Penisimin genişlemesini ve büzülmesini sağlamak için kaslarımı kullandım ve
o üstüme oturduğunda oturduk ve birbirimize gülümsedik
.
Yavaşça beni çekti ve teknenin yanına oturdu . İkimiz de çıplaktık ve
üzerine sürdüğüm güneş kremiyle birlikte birbirimizin özsuları her tarafımıza bulaştı
.
Güneş tepemdeydi ve öğle yemeği için geri dönme zamanımızın geldiğini biliyordum .
"Geri dönmeliyiz" dedim.
Ah, kahretsin Mike, dedi.
"Öğle yemeği zamanı" dedim.
"Yarın bizimle öğle yemeği getirebiliriz," dedi.
"Evet, bütün gün dışarıda kal ve gerçekten yanacaksın," diye
yanıtladım.
Bacaklarını açtı ve parmaklarıyla kedi dudaklarını ovuşturdu . "Seni yakacak tek şey bu
," dedi.
Penisimin tekrar sertleştiğini hissedebiliyordum. "Charlene,
geri dönmeliyiz."
Güldü. "Biliyorum."
Eğilip mayosunu giymeye başladı . Tekrar açtıktan sonra döndü ve
sert horozuma baktı.
O tırmandı ve benim horoz önünde kendini konumlandırdı . Ben kürek çekerken, yavaşça
ağzına aldı.
Ellerini taşaklarımda hissedebiliyordum,
onları okşuyordu ve okşuyordu.
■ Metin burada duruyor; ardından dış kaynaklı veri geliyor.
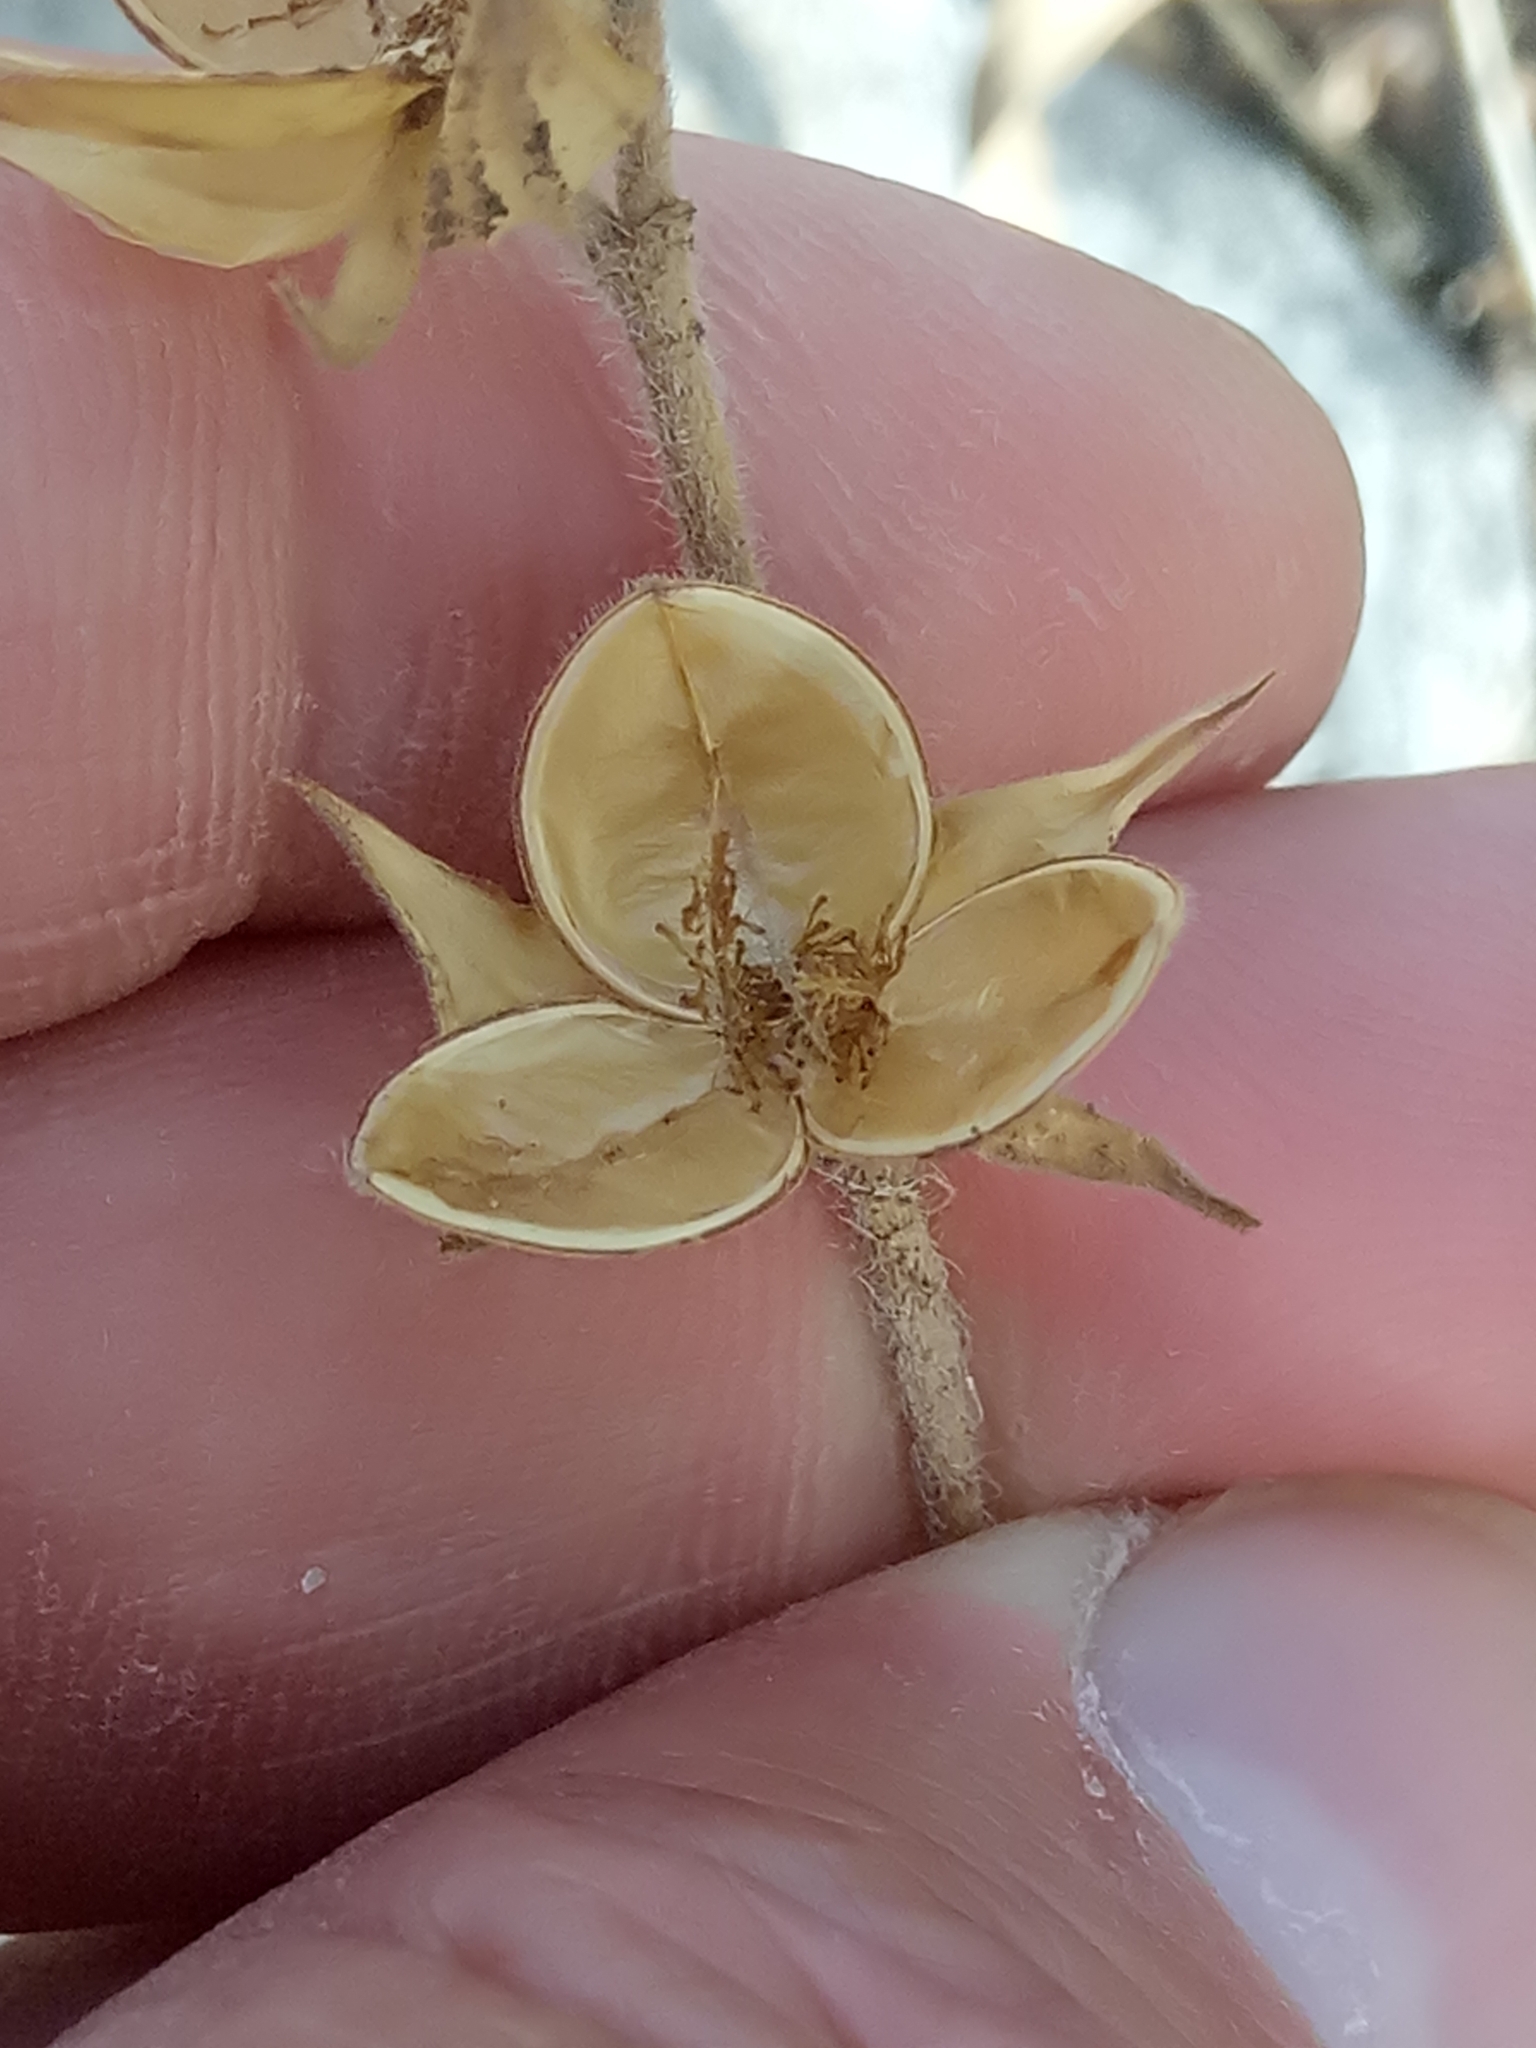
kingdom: Plantae
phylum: Tracheophyta
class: Magnoliopsida
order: Malvales
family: Cistaceae
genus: Helianthemum
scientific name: Helianthemum ledifolium
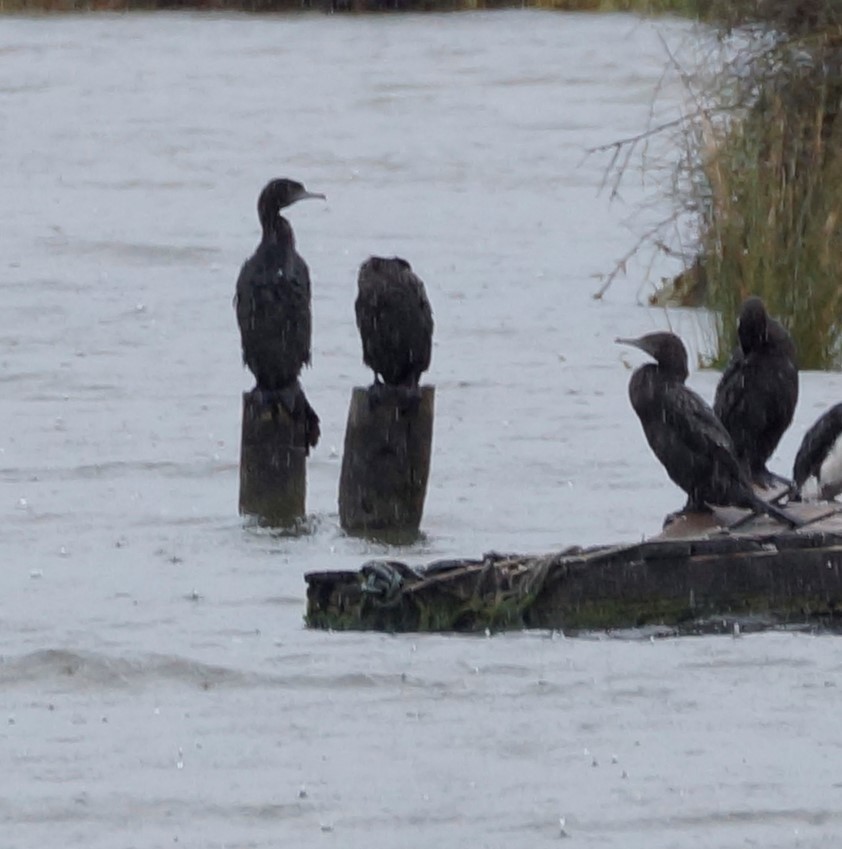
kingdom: Animalia
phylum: Chordata
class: Aves
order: Suliformes
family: Phalacrocoracidae
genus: Phalacrocorax
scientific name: Phalacrocorax sulcirostris
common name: Little black cormorant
Sikimde olabildiğince aşağı indi
ve bunu boğazının arkasında hissedebiliyordum.
Başını daha hızlı ve daha hızlı hareket ettirdikçe, tekrar boşalmaya hazırlandığımı hissedebiliyordum . Kürek çekmeyi bıraktım ve
iki elimi başının arkasına koydum,
ağzını horozuma tuttum. Dilini zonklayan aletimin
etrafında hareket ettirmeye çalışırken boğazının arkasından bir sürü cum vurdum .
#
Hızlı bir öğle yemeği için soğuk sandviçlerin yanı sıra soğuk bir bardak buzlu çay bizi bekliyordu .
“Bu sabah tekne gezintinizden keyif aldınız mı?” Annem sordu.
"Uh," diye yanıtladım, "İyiydi."
"Eh, kız kardeşinin yanında olması o kadar da kötü değil,
değil mi?"
Omuz silktim. Charlene göz kırptı. "Bence o kadar da kötü değil
," dedi.
Ve, hiç de o kadar kötü değildi. Cehennem, harikaydı!